Volkswagen CEO Predicts Diesel “Renaissance”
Although Volkswagen is spending $30 billion in the aftermath of its emissions scandal, the company’s CEO isn’t giving up on diesels. In fact, Matthias Mueller even predicts a diesel “renaissance” is coming.
“Diesel will see a renaissance in the not-too-distant future because people who drove diesels will realize that it was a very comfortable drive concept,” VW boss Matthias Mueller said at the Geneva Motor Show, reports Bloomberg. “Once the knowledge that diesels are eco-friendly firms up in people’s minds, then for me there’s no reason not to buy one.”
Mueller’s comments seem surprising given an earlier statement he made three months ago that government subsidies for diesel fuel should be reconsidered to bolster the acceptance of electric cars. And a Reuters report last year said Porsche was mulling whether it would drop diesel engines from its lineup altogether.
Of course, there are reasons not to be so optimistic about the future of diesels. Consumers in Germany are turning away from diesels, which now make up just a third of car sales instead of half as they were before the VW scandal broke. Meanwhile, countries including France, the U.K., and China have committed to banning internal combustion engines in the coming years. Toyota is one automaker that is now pulling back on diesels; it will stop selling diesel cars in Europe by the end of the year.

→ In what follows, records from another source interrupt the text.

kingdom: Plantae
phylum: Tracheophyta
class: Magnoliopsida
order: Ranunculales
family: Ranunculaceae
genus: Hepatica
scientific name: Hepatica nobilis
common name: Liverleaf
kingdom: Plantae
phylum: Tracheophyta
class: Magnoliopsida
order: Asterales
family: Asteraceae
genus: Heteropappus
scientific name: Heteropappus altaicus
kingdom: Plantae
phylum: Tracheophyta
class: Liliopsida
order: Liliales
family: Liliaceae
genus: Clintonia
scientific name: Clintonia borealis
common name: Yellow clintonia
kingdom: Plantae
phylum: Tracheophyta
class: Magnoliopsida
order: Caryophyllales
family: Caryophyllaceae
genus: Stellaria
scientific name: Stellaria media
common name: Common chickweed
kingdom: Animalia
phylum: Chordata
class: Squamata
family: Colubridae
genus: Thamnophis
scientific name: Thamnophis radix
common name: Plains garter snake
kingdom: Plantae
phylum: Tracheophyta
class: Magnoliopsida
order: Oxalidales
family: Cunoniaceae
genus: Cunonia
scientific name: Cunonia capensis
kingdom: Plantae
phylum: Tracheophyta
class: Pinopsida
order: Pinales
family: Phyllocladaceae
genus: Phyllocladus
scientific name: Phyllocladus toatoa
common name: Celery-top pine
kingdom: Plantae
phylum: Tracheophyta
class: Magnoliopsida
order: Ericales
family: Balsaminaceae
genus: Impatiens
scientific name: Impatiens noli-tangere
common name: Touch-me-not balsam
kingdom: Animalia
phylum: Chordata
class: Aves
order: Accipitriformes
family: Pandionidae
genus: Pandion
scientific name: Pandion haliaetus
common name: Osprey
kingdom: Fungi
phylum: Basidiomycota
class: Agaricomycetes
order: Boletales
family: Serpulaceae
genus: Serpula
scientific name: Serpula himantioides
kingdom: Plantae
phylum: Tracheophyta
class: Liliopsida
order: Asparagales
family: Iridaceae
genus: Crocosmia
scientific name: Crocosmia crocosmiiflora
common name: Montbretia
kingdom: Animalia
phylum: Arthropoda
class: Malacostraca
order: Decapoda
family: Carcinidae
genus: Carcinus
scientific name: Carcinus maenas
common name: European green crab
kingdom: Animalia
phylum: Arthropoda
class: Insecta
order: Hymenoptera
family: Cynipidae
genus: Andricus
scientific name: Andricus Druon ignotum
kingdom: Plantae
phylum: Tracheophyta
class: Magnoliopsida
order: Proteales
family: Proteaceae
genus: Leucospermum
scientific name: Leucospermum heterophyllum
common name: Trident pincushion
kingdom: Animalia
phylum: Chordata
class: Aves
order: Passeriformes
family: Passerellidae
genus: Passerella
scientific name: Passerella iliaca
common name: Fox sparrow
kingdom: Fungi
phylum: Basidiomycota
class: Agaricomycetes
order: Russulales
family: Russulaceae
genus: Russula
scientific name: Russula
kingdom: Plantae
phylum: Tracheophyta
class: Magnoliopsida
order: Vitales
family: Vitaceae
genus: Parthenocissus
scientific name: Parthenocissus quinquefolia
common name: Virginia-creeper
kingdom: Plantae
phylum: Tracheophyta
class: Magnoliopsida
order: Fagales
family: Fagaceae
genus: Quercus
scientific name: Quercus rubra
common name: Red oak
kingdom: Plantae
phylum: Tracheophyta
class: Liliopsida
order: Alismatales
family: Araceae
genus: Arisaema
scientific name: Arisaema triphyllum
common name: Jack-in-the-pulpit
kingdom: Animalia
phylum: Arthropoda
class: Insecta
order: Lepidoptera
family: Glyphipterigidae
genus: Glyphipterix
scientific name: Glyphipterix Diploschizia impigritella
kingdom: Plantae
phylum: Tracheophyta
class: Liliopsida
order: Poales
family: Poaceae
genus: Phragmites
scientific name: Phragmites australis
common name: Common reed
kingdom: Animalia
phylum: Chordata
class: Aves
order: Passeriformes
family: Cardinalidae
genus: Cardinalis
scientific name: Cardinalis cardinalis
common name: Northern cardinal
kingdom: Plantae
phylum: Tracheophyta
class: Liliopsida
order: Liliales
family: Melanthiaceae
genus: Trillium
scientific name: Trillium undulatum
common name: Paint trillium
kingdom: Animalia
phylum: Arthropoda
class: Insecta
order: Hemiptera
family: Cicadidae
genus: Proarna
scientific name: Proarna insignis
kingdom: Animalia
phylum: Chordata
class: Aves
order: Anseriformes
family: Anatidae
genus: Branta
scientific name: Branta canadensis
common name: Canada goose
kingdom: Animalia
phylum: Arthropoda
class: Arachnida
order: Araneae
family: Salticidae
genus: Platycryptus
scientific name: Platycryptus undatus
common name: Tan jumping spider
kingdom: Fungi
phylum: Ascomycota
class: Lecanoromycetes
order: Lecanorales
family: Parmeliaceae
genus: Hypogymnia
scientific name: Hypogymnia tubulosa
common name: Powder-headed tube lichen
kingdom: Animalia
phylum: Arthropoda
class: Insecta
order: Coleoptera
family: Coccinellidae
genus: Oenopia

In the wake of dieselgate, VW has been betting big on electric cars. It’s introducing a new electric hatch based on the I.D. concept in 2019, followed by an electric crossover, an electric reincarnation of the Microbus, and an electric sedan. But unfortunately, EVs today don’t offer the same range advantages as diesels. As hinted at by VW brand chief Herbert Diess, diesels will play an important role in meeting emissions goals right now. “We need diesel to get to the C02 goals,” Diess said. “Electric vehicles in many cases won’t keep frequent drivers happy.”